* **What is required**: Without changing a thing, reproduce the entire listing and leave out its pictures.

* **Stored data**:

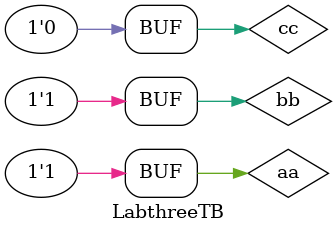
<source format=v>
`timescale 1ns / 1ps


module LabthreeTB(
   
    );
    reg aa,bb,cc;
        wire out1, out2;
       oneBitFullAdder U1(aa,bb,cc,out1,out2);
       initial begin
        aa = 0;
        bb = 0;
        cc = 0;
        #100;
        aa = 1;
        #100;
        aa = 0;
        bb = 1;
        #100;
        aa = 1;
        #100;
        cc = 1;
        #100;
        cc = 0;
        #1000;
        end
endmodule

</source>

* **Output**:
<source format=v>
`timescale 1ns / 1ps


module LabthreeTB(
   
    );
    reg aa,bb,cc;
        wire out1, out2;
       oneBitFullAdder U1(aa,bb,cc,out1,out2);
       initial begin
        aa = 0;
        bb = 0;
        cc = 0;
        #100;
        aa = 1;
        #100;
        aa = 0;
        bb = 1;
        #100;
        aa = 1;
        #100;
        cc = 1;
        #100;
        cc = 0;
        #1000;
        end
endmodule

</source>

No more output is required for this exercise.